Saved entries:
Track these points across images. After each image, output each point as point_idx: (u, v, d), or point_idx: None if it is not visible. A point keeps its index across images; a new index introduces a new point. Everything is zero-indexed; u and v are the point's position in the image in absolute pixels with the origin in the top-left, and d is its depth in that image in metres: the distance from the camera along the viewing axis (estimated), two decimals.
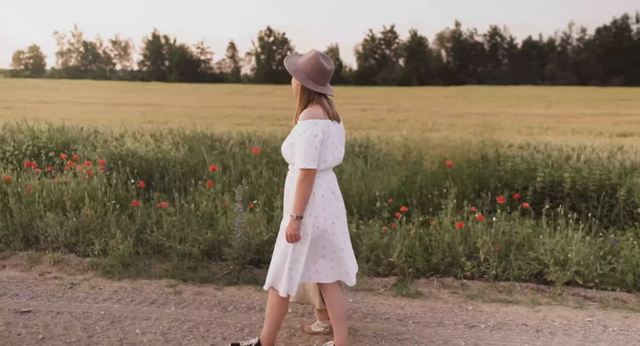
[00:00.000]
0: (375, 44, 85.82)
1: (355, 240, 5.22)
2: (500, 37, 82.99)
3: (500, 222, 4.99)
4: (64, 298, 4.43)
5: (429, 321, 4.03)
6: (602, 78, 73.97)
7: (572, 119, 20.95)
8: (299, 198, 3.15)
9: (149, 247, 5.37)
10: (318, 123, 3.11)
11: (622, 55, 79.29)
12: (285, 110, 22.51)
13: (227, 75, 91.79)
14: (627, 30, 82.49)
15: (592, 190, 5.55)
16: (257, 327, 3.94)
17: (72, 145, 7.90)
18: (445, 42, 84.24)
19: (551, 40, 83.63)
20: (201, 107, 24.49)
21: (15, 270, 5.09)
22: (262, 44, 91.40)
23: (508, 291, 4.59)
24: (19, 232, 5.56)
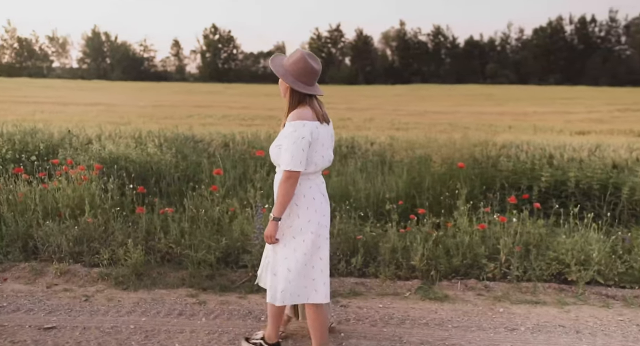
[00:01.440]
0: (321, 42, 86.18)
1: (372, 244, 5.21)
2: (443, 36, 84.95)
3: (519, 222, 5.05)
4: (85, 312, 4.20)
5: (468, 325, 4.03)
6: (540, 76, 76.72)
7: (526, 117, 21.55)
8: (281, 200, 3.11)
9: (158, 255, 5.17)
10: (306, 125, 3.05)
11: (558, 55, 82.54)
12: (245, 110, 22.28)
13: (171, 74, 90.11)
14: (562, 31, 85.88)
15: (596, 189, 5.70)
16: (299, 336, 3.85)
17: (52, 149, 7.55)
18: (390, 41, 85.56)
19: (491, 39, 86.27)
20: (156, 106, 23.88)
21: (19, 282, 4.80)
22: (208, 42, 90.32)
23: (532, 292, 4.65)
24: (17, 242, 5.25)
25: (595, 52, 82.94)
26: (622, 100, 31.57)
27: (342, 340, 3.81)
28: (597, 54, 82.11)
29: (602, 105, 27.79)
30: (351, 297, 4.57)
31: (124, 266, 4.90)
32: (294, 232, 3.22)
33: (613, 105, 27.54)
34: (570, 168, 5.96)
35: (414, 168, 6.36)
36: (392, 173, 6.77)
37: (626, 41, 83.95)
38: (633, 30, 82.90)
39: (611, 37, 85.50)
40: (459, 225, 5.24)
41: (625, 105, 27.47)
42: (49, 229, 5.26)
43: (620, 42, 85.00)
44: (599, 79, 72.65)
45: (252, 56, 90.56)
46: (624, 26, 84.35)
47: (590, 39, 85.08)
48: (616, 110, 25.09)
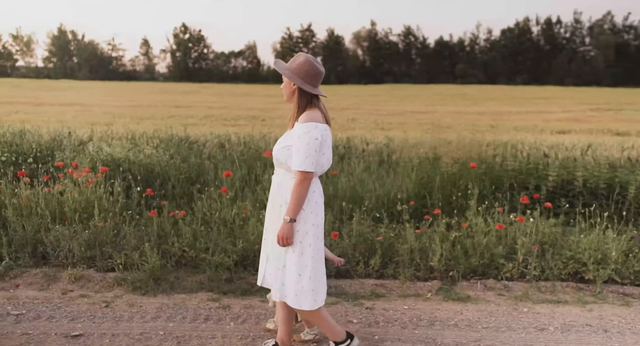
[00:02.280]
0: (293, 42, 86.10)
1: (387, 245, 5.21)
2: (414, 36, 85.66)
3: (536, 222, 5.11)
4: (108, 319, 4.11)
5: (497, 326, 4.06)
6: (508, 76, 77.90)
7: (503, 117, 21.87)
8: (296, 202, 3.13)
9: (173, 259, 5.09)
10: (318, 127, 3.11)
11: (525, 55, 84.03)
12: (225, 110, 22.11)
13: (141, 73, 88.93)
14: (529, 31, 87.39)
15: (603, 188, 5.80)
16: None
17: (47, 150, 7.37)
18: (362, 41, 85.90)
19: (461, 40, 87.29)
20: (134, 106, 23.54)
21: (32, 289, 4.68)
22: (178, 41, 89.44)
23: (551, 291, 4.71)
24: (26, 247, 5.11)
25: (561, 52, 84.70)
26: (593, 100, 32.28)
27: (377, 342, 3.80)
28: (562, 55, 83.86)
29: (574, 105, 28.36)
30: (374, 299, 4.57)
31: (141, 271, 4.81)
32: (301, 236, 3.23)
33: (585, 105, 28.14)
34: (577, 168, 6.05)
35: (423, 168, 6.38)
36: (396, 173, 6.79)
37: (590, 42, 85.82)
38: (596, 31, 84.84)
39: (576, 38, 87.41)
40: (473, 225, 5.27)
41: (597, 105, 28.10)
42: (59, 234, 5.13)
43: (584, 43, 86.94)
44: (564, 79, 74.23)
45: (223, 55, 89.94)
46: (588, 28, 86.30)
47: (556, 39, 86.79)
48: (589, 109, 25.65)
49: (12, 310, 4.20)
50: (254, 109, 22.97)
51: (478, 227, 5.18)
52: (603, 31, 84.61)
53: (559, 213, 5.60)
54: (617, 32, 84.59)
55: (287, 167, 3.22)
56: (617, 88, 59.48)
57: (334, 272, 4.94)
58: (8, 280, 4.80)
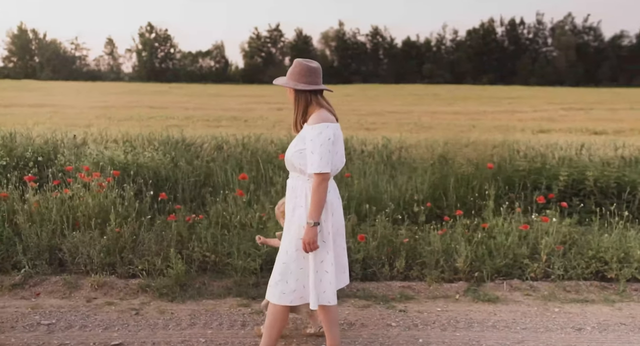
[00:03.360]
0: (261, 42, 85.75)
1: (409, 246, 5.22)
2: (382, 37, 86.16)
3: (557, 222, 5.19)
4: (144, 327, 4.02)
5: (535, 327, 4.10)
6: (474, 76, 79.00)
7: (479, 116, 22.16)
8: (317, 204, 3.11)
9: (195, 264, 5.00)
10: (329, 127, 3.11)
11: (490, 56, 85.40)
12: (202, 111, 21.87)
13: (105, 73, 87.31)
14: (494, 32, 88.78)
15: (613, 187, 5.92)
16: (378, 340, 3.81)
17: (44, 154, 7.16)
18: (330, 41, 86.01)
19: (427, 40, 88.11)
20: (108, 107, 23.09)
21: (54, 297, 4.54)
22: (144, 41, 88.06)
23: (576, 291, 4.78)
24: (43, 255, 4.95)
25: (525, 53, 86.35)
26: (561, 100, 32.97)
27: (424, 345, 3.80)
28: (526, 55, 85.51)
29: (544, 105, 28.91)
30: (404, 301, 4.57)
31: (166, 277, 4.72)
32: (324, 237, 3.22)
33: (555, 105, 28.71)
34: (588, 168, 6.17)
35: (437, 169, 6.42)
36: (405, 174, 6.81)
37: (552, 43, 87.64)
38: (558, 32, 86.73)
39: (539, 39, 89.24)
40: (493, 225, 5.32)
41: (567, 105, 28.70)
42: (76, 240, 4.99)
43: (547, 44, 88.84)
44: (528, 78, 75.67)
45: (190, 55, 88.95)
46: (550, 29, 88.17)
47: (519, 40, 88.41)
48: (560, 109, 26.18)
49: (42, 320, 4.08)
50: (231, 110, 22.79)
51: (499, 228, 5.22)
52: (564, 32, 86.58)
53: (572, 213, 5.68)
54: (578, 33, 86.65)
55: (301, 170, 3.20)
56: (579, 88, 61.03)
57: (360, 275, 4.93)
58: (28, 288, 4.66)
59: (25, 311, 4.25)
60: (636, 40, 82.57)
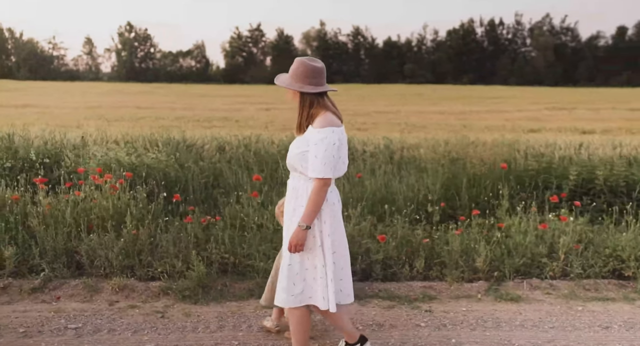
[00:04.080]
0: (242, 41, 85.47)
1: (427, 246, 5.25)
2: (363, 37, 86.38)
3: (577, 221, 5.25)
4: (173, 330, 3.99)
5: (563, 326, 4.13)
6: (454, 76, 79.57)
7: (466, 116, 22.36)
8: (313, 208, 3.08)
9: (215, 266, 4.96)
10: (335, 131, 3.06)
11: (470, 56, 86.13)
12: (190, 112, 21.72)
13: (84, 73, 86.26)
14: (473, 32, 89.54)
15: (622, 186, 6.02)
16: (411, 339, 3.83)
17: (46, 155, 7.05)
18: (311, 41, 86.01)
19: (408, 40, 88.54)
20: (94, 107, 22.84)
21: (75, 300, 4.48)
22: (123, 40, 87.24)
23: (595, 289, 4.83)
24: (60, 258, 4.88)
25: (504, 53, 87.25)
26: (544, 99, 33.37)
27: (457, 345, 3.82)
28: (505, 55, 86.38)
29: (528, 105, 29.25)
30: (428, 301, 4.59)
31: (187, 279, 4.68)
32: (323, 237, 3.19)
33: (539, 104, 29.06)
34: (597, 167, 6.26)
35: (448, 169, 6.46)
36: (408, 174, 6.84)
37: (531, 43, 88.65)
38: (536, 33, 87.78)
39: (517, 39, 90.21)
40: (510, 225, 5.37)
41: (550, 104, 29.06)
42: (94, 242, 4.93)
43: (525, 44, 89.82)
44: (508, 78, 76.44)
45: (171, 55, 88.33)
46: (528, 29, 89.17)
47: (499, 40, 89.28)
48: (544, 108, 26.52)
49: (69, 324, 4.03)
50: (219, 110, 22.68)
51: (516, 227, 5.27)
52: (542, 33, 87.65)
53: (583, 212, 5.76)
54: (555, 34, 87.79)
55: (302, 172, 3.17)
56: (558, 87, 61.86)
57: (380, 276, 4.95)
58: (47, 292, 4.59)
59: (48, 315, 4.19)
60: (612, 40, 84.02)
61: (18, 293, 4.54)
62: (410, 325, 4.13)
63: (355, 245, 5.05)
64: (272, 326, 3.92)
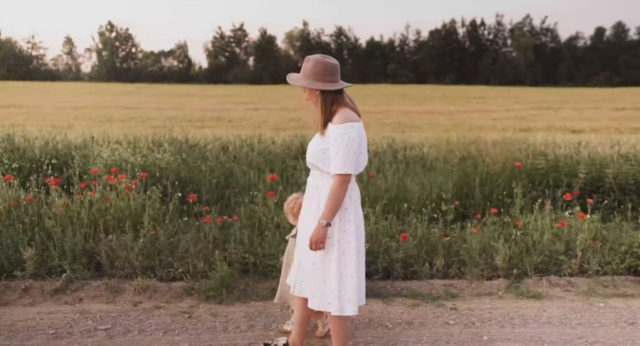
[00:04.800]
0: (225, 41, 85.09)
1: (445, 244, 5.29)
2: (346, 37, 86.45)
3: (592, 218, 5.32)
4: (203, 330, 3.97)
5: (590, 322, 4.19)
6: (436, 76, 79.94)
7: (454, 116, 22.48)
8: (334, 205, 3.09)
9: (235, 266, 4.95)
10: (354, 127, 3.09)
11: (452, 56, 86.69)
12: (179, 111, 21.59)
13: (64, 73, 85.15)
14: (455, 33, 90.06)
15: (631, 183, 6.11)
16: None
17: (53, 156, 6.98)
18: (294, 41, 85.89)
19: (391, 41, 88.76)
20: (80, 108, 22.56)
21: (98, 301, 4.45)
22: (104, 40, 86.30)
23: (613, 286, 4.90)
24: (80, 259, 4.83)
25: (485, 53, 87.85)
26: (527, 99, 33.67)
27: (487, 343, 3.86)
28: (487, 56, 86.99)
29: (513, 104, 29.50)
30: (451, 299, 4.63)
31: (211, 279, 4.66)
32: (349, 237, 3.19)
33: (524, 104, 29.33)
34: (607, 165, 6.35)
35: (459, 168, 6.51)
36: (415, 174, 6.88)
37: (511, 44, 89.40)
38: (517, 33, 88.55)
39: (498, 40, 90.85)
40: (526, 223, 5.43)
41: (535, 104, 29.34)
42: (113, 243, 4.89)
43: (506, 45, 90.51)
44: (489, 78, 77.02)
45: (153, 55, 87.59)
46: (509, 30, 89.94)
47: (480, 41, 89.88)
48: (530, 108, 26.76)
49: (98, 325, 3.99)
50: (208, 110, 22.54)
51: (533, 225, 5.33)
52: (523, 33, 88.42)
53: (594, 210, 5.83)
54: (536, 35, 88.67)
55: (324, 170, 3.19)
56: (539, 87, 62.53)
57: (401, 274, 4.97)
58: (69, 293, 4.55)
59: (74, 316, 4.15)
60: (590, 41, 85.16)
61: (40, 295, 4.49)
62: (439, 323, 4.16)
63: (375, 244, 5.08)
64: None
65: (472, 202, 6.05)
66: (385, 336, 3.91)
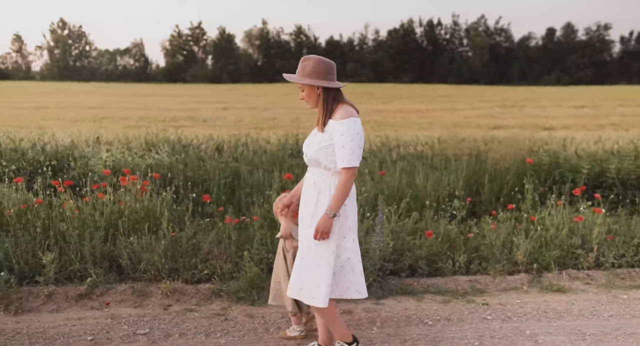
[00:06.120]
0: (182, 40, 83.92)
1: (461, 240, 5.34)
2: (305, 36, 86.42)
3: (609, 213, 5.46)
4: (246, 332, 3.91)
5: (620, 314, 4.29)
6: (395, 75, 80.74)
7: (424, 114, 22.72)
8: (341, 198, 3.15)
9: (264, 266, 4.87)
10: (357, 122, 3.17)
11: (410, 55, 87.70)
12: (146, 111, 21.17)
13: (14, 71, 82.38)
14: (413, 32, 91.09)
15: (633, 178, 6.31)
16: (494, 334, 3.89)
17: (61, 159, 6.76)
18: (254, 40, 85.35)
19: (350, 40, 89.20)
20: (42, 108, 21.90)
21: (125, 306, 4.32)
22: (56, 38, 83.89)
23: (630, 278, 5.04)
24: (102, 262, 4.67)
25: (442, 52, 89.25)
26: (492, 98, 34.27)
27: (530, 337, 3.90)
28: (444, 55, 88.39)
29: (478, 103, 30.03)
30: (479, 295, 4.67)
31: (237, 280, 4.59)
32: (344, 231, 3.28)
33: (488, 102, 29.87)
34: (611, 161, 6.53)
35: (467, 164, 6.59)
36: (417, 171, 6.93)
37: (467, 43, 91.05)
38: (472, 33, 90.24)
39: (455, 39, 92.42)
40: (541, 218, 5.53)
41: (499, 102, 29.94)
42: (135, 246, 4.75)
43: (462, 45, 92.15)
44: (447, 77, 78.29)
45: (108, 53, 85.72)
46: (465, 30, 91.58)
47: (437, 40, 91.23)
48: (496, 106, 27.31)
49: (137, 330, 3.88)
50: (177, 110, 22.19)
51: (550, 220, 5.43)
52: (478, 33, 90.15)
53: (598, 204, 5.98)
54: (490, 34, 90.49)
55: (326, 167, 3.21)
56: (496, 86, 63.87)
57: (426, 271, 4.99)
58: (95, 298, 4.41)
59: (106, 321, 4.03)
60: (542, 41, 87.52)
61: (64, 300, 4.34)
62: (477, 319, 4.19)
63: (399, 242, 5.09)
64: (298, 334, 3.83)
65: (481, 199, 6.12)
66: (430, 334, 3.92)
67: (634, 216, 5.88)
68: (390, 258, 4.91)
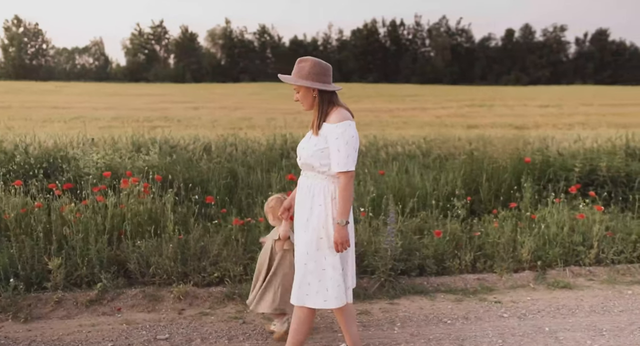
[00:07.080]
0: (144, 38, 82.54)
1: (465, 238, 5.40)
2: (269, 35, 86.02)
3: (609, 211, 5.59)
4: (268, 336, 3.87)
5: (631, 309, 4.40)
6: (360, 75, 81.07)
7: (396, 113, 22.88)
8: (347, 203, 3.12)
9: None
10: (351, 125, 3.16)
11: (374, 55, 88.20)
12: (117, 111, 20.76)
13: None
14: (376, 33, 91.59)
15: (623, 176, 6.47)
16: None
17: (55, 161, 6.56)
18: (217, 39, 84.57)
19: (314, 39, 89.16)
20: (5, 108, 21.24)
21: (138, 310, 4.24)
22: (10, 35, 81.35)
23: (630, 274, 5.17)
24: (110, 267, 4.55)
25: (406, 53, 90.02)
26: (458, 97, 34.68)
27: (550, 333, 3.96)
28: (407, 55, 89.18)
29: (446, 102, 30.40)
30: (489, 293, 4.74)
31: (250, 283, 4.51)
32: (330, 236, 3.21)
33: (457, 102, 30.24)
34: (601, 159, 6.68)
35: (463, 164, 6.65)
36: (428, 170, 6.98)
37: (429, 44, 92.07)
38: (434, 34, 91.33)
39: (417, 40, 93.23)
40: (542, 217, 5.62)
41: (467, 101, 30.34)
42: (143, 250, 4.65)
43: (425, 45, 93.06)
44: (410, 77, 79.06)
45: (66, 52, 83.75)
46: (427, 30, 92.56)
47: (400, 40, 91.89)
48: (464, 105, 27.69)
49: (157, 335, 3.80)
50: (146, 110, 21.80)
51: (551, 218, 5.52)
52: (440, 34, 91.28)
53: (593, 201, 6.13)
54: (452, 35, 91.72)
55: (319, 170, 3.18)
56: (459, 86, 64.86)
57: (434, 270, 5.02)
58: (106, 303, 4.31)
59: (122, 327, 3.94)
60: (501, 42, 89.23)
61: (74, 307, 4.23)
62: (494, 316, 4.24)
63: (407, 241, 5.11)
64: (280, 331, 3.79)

__PROBLEM DETAILS__: Every line above from the one with "23: (508, 291, 4.59)" down to the one with "48: (616, 110, 25.09)" must be written out exactly, and no picture may appear.

__RESPONSE AREA__:
23: (508, 291, 4.59)
24: (19, 232, 5.56)
[00:01.440]
0: (321, 42, 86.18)
1: (372, 244, 5.21)
2: (443, 36, 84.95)
3: (519, 222, 5.05)
4: (85, 312, 4.20)
5: (468, 325, 4.03)
6: (540, 76, 76.72)
7: (526, 117, 21.55)
8: (281, 200, 3.11)
9: (158, 255, 5.17)
10: (306, 125, 3.05)
11: (558, 55, 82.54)
12: (245, 110, 22.28)
13: (171, 74, 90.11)
14: (562, 31, 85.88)
15: (596, 189, 5.70)
16: (299, 336, 3.85)
17: (52, 149, 7.55)
18: (390, 41, 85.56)
19: (491, 39, 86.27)
20: (156, 106, 23.88)
21: (19, 282, 4.80)
22: (208, 42, 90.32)
23: (532, 292, 4.65)
24: (17, 242, 5.25)
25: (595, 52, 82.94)
26: (622, 100, 31.57)
27: (342, 340, 3.81)
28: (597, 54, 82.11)
29: (602, 105, 27.79)
30: (351, 297, 4.57)
31: (124, 266, 4.90)
32: (294, 232, 3.22)
33: (613, 105, 27.54)
34: (570, 168, 5.96)
35: (414, 168, 6.36)
36: (392, 173, 6.77)
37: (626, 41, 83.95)
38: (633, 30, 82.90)
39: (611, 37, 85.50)
40: (459, 225, 5.24)
41: (625, 105, 27.47)
42: (49, 229, 5.26)
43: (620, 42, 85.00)
44: (599, 79, 72.65)
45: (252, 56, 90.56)
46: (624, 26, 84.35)
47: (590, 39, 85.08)
48: (616, 110, 25.09)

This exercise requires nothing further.